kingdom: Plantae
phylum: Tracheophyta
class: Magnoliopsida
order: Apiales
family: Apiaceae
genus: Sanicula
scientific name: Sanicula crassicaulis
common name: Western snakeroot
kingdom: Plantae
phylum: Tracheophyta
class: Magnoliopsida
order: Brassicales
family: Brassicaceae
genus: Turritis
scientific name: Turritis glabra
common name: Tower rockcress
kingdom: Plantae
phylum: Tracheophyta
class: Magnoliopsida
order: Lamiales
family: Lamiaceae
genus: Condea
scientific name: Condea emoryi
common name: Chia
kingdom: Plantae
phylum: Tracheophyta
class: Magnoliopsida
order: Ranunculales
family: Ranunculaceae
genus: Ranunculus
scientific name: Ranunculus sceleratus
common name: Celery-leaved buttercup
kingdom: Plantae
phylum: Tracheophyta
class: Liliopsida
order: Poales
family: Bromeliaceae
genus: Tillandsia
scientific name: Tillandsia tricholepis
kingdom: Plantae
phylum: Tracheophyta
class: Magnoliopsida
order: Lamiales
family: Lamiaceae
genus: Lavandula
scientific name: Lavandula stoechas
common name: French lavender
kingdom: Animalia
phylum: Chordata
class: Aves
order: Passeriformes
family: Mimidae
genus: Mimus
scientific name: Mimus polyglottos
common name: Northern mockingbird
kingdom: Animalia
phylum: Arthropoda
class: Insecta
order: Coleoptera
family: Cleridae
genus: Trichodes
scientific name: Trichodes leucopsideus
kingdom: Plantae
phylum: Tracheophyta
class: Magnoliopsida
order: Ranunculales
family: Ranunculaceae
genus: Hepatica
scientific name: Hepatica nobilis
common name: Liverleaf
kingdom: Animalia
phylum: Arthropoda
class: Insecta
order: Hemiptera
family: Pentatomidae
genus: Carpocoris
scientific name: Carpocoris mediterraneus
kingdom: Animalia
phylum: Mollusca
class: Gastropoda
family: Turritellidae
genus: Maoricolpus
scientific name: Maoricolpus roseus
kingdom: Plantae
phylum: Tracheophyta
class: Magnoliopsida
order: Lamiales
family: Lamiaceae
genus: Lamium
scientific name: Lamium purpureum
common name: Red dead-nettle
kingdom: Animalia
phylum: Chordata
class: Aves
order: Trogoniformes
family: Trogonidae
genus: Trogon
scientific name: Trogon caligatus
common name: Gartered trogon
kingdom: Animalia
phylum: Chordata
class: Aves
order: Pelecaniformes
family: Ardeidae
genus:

_Exercise instructions_
Repeat every row above word for word, line by line, with nothing changed.

_Written answer_
kingdom: Plantae
phylum: Tracheophyta
class: Magnoliopsida
order: Apiales
family: Apiaceae
genus: Sanicula
scientific name: Sanicula crassicaulis
common name: Western snakeroot
kingdom: Plantae
phylum: Tracheophyta
class: Magnoliopsida
order: Brassicales
family: Brassicaceae
genus: Turritis
scientific name: Turritis glabra
common name: Tower rockcress
kingdom: Plantae
phylum: Tracheophyta
class: Magnoliopsida
order: Lamiales
family: Lamiaceae
genus: Condea
scientific name: Condea emoryi
common name: Chia
kingdom: Plantae
phylum: Tracheophyta
class: Magnoliopsida
order: Ranunculales
family: Ranunculaceae
genus: Ranunculus
scientific name: Ranunculus sceleratus
common name: Celery-leaved buttercup
kingdom: Plantae
phylum: Tracheophyta
class: Liliopsida
order: Poales
family: Bromeliaceae
genus: Tillandsia
scientific name: Tillandsia tricholepis
kingdom: Plantae
phylum: Tracheophyta
class: Magnoliopsida
order: Lamiales
family: Lamiaceae
genus: Lavandula
scientific name: Lavandula stoechas
common name: French lavender
kingdom: Animalia
phylum: Chordata
class: Aves
order: Passeriformes
family: Mimidae
genus: Mimus
scientific name: Mimus polyglottos
common name: Northern mockingbird
kingdom: Animalia
phylum: Arthropoda
class: Insecta
order: Coleoptera
family: Cleridae
genus: Trichodes
scientific name: Trichodes leucopsideus
kingdom: Plantae
phylum: Tracheophyta
class: Magnoliopsida
order: Ranunculales
family: Ranunculaceae
genus: Hepatica
scientific name: Hepatica nobilis
common name: Liverleaf
kingdom: Animalia
phylum: Arthropoda
class: Insecta
order: Hemiptera
family: Pentatomidae
genus: Carpocoris
scientific name: Carpocoris mediterraneus
kingdom: Animalia
phylum: Mollusca
class: Gastropoda
family: Turritellidae
genus: Maoricolpus
scientific name: Maoricolpus roseus
kingdom: Plantae
phylum: Tracheophyta
class: Magnoliopsida
order: Lamiales
family: Lamiaceae
genus: Lamium
scientific name: Lamium purpureum
common name: Red dead-nettle
kingdom: Animalia
phylum: Chordata
class: Aves
order: Trogoniformes
family: Trogonidae
genus: Trogon
scientific name: Trogon caligatus
common name: Gartered trogon
kingdom: Animalia
phylum: Chordata
class: Aves
order: Pelecaniformes
family: Ardeidae
genus:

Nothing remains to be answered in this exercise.